When I was in the middle of chaos, someone who I see as a parental figure had sent me this song. My home life was like a whip of emotions. I was constantly taking care of other, older and younger siblings. Normally this wasn’t a problem with me, until it was. It was being a parent first, sibling second, student and then athlete third. I was struggling a lot in school, but mostly I was having a hard time with my mental health. I didn’t know how to handle all of these responsibilities and I kept receiving all of these degrading comments about myself from my parents and just accepted it. I remember just sobbing in the dark corner of my room because of how helpless I felt. I didn’t understand why I wasn’t enough for anything. I didn’t know how much I could take for a while, so the last option was reaching out for help. While I reached out for help, one thing they helped was sending me this song. The first time I listened to it, I didn’t understand the point of it. But as I listened more, the message slowly seeped into my brain. I soaked up the message and I allowed it to bring up emotions I wasn’t allowing myself to feel. All I wanted for myself was to finally feel safe and cared for and the individual who had sent me this song and has helped me so much from then on was showing me that they can pick me up where I had thought I was giving up.

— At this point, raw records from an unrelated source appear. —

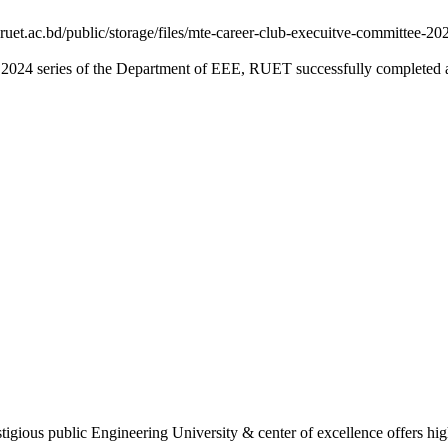
ruet.ac.bd/public/storage/files/mte-career-club-execuitve-committee-202
 2024 series of the Department of EEE, RUET successfully completed an
gious public Engineering University & center of excellence offers high 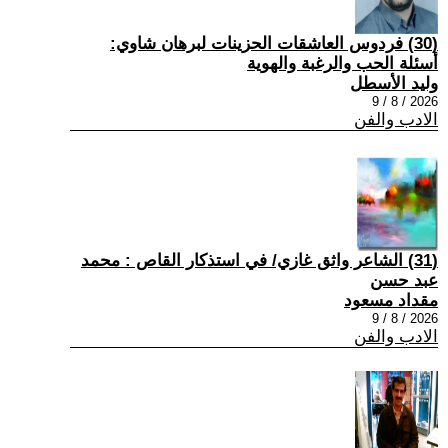
(30) فردوس العاشقات الحزينات لبرهان شاوي:
أسئلة الحب والرغبة والهوية
وليد الأسطل
2026 / 8 / 9
الادب والفن
(31) الشاعر واثق غازي/ في استذكار القاص : محمد
عبد حسن
مقداد مسعود
2026 / 8 / 9
الادب والفن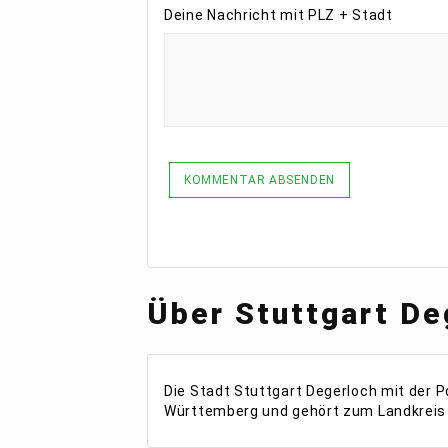
Deine Nachricht mit PLZ + Stadt
KOMMENTAR ABSENDEN
Über Stuttgart De
Die Stadt Stuttgart Degerloch mit der P
Württemberg und gehört zum Landkreis 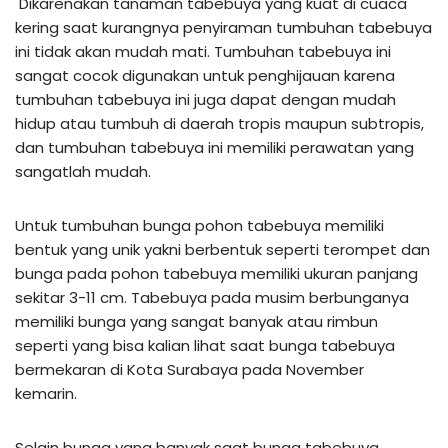
Dikarenakan tanaman tabebuya yang kuat di cuaca
kering saat kurangnya penyiraman tumbuhan tabebuya
ini tidak akan mudah mati. Tumbuhan tabebuya ini
sangat cocok digunakan untuk penghijauan karena
tumbuhan tabebuya ini juga dapat dengan mudah
hidup atau tumbuh di daerah tropis maupun subtropis,
dan tumbuhan tabebuya ini memiliki perawatan yang
sangatlah mudah.
Untuk tumbuhan bunga pohon tabebuya memiliki
bentuk yang unik yakni berbentuk seperti terompet dan
bunga pada pohon tabebuya memiliki ukuran panjang
sekitar 3-11 cm. Tabebuya pada musim berbunganya
memiliki bunga yang sangat banyak atau rimbun
seperti yang bisa kalian lihat saat bunga tabebuya
bermekaran di Kota Surabaya pada November
kemarin.
Selain bunga yang banyak saat bunga tabebuya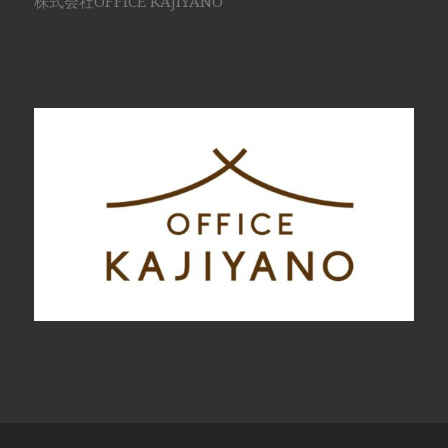
株式会社OFFICE KAJIYANO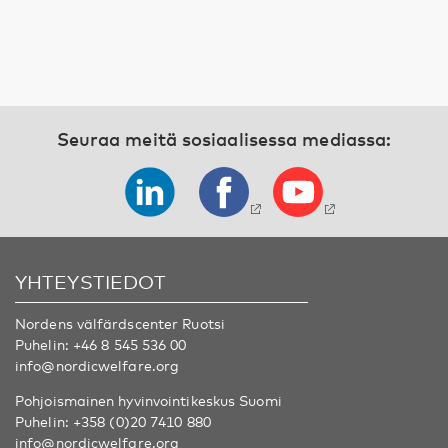
Seuraa meitä sosiaalisessa mediassa:
YHTEYSTIEDOT
Nordens välfärdscenter Ruotsi
Puhelin:
+46 8 545 536 00
info@nordicwelfare.org
Pohjoismainen hyvinvointikeskus Suomi
Puhelin:
+358 (0)20 7410 880
info@nordicwelfare.org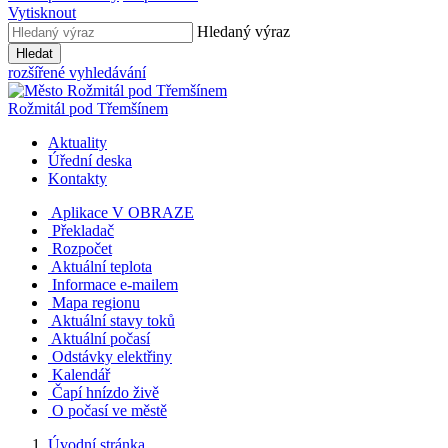
Vytisknout
Hledaný výraz
Hledat
rozšířené vyhledávání
Rožmitál
pod Třemšínem
Aktuality
Úřední deska
Kontakty
Aplikace V OBRAZE
Překladač
Rozpočet
Aktuální teplota
Informace e-mailem
Mapa regionu
Aktuální stavy toků
Aktuální počasí
Odstávky elektřiny
Kalendář
Čapí hnízdo živě
O počasí ve městě
Úvodní stránka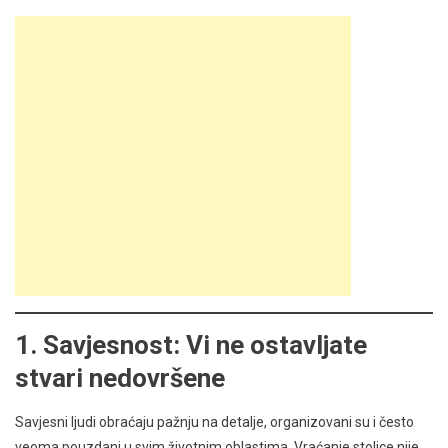
1.
Savjesnost: Vi ne ostavljate
stvari nedovršene
Savjesni ljudi obraćaju pažnju na detalje, organizovani su i često
veoma pouzdani u svim životnim oblastima. Vraćanje stolice nije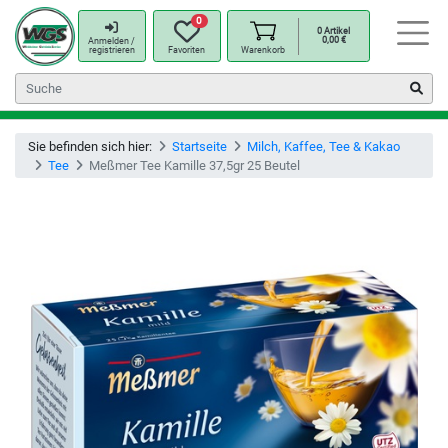
0
0
Artikel
0,00
€
Anmelden /
registrieren
Favoriten
Warenkorb
Sie befinden sich hier:
Startseite
Milch, Kaffee, Tee & Kakao
Tee
Meßmer Tee Kamille 37,5gr 25 Beutel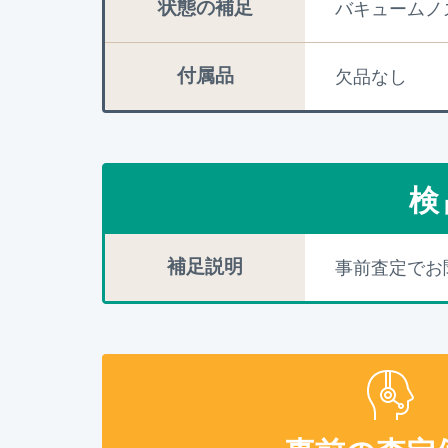
状態の補足
バキュームノ
付属品
欠品なし
検
補足説明
事前査定でお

This song was where I fell in love with orchestra type of music. I remember seeing this artist pop up on my suggested people to listen to on my spotify and first thinking, “Aw she is so cute”. But I clicked on one of her songs, and just absolutely loved the background of the music and the way her voice shows as much emotion as she would allow. I kept listening to her songs more and more and once I got to this song, it captivated me. Her emotions when she talks about her childhood and her childhood home, she lets us feel that it can be a bittersweet moment for people. But the music in the background is beautiful. I could listen to it all day with how it makes me feel. It's just letting everything go, letting that calming presence wash over you and just listen to a piece that was created for a song to fill your ears and wrap around your thoughts. Once you figure out how to allow yourself to feel all of those feelings, it’s something you want to happen again. My favorite way now to calm myself and relax is listening to Laufey or listening to orchestra music.
This song has such good memories. My favorite one is with my best friend, Ashleigh. I am not kidding when I say she is one of a kind. She is spunky, sarcastic, sassy, caring and there for you when you need it. She is the same type of person as me, we are both homebodies, but we will do anything together. During this last summer, we would go on Jeep car rides with the top off the jeep, blasting music. This song was always in rotation. We are suckers for those white girl bangers, so it was the majority of the playlist. But I loved those times because I remember how happy and carefree everything was. We would scream this song and once the rapping part of it came on, she would point to me and say, “Take it away”. It brought out the sassiness we both have, which is basically throwing gas on fire. Once it’s out in the open, we love messing with the people around us (but only if we care and love them). We were always out of tune for every song but that is what made it so fun. Having a bond like that with her always makes me appreciate life a little more and shows me a way God has blessed me.